Temos sempre muito que fazer. Adoecer é um luxo para a gente das cidades que
não faz nada!", concordava o casal de velhos.
Os vizinhos
admiravam-se mesmo como é que eles concordavam sempre em tudo! Eram muitos anos
a virar frango, que é como quem diz, a lavrar, a semear, a guardar o gado, a
bater o fado na serra, ao pé um do outro!
Cepa como a
deles é que já não havia! O estetoscópio ou lá como aquilo se chamava, só era
conhecido no hospital da Misericórdia da vila! A farmácia ficava cara! Afinal,
tudo batia certo e era conveniente!
Ele curava o
pingo com copos de uma aguardamente muito boa, feita das borras do seu vinho,
que destilava no alambique da praça. Uma bagaceira que fazia subir, e muito, a
escala do alcoolímetro!
"Para
manhã fria, aguardente quente!", dizia o amigo Tonho Racha que gostava
muito dela; e Garrancho concordava.
Assim o
diziam, assim o faziam. Garrancho aquecia-a, singela ou com açúcar ou mel. Ao
lado do terreiro da entrada da Casa da Serra, estava um muro de pedra e por
cima dele, uma fileira de cortiços de abelhas rodeados de alecrim. E rosmano e
flores era por todo o lado! Davam mel para os gastos e sobrava.
Havia as
constipações mais agarradas, sempre com a garanta a pigarrear. Às vezes, era só
uma. Começava em novembro e ia até fevereiro.

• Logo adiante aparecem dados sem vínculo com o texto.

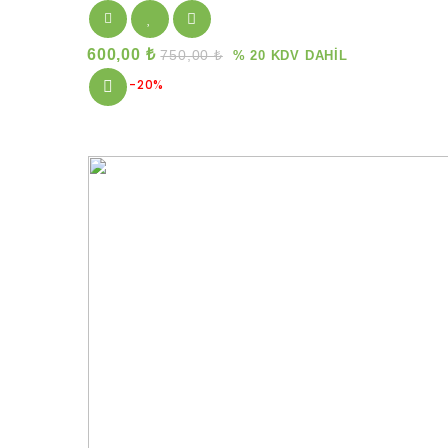
600,00
₺
750,00
₺
% 20 KDV DAHİL
-20%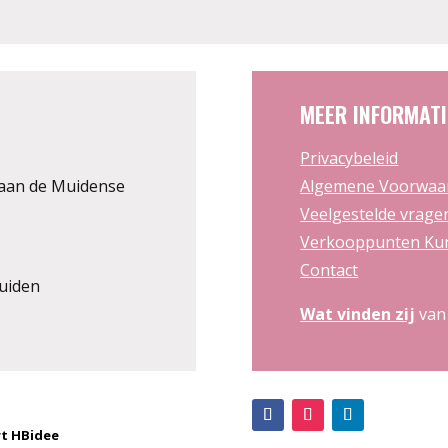
MEER INFORMATI
Privacybeleid
aan de Muidense
Algemene Voorwaa
Veelgestelde vrage
Verkooppunten Kun
Contact
uiden
Wat vinden zij
van
t HBidee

A terapia, para além da aguardente, compunha-se de chás, lume e, à
noite, cama e cobertores, tudo bem agasalhado. Para a tia Maria a receita era a
mesma! Mas, em vez de copos cheios, tomava pequeninas chiscas:
"Ó
Bernardo, faz favor, chega-me aí um bocadinho de aguardente quente com mel! Mas
muito poucochinho, se não posso ficar tonta!", ria-se.
Qual
hospital da Misericórdia?! Nem as portas lhe conheciam! E quanto ao dr. Alves,
médico muito competente, só o costumavam ver ao domingo no camarim da igreja,
na missa do dia.
Os bons
genes de Garrancho e Maria, aliados àqueles tratamentos caseiros,
permitiam-lhes resistir às sezões. O corpo exsudava, desembaraçava-se de uns
vírus e adaptava-se a outros. Costumava ser assim, especialmente na mudança do
verão para o inverno! Uma semana ou, no máximo, duas, depois do tempo
arrefecer, tudo voltava ao normal! Quem os queria ver rijos e saudáveis, era ir
espreitar à fazenda, onde ele assobiava que nem um melro, atrás da burra, a
lavrar. Quando chovia, a terra estava tão macia que a charrua a rasgava com
facilidade. Podiam então ouvi-lo dizer
"Ó
Maria, ela está que parece galinha!"
A esta
habitual observação, a mulher já sabia o que responder:
"Pois
está! Mas não queiras tu fazer dela canja!"
Riam-se.
Enquanto a
sementeira avançava, ela seguia-o fielmente, acompanhando a lavoura com o sacho
junto ao tronco das árvores, onde a charrua não podia passar. E punha-se a
cantarolar, como vinha fazendo desde o primeiro rego da lavrada, tão jovialmente
como uma grafonola nova!
Naquela
manhã, avós e neto, desceram da cozinha à Casa Velha a falar daquele dia de
trabalho. O que era preciso fazer e o que não era. A burra, assim que ouviu a
voz do dono, cantou, a lembrar que, antes de sair para o trabalho, queria,
entrementes, mais uma gavela de caneirões. Tão certo, como exato era o
Cortébert, o relógio de bolso de corda de Garrancho, assim era pontual o zurrar
da Preta!
O porco, ao
ouvir bater os caldeiros da vianda, logo pela manhã, entrava numa chiadeira
infernal, à espera que a dona lhe trouxesse o almoço. Não era necessário
deslocar-se à furda. Deitava-lho diretamente para uma grande pia de pedra, lá
em baixo, através do alçapão de tampa removível, aberto no sobrado da grande
varanda.
Os dois
homens desceram ao Casarão por uma escada de madeira móvel, enquanto a tia
Maria deu a volta pela Casa Nova.
Trouxeram a
burra, a Preta, para a rua e aparelharam-na.
"Tome
lá! Aceite aí a cillha desse lado", disse Salvador para o avô. "Vai…!"
"Isto
está fixe! Podes ir andando para a serra", disse para o neto. "Põe-te
a andar! Vai à frente a deitar as cabras."
"Não
quer que o ajude a carregar a burra?"
"Não!
Agora é cá comigo. Vou pôr as cangalhas, encher dois cestos de estrume e levo
no meio uma taleiga de milho para as galinhas. Deito a sobrecarga e aperto o
arrocho, se for preciso. Anda, vai lá! Depois, eu e a tua avó seguimos atrás de
ti."
E o neto
foi.
Os primeiros
raios da aurora, já com boa claridade, foram apanhá-lo no Alto do Caldeira.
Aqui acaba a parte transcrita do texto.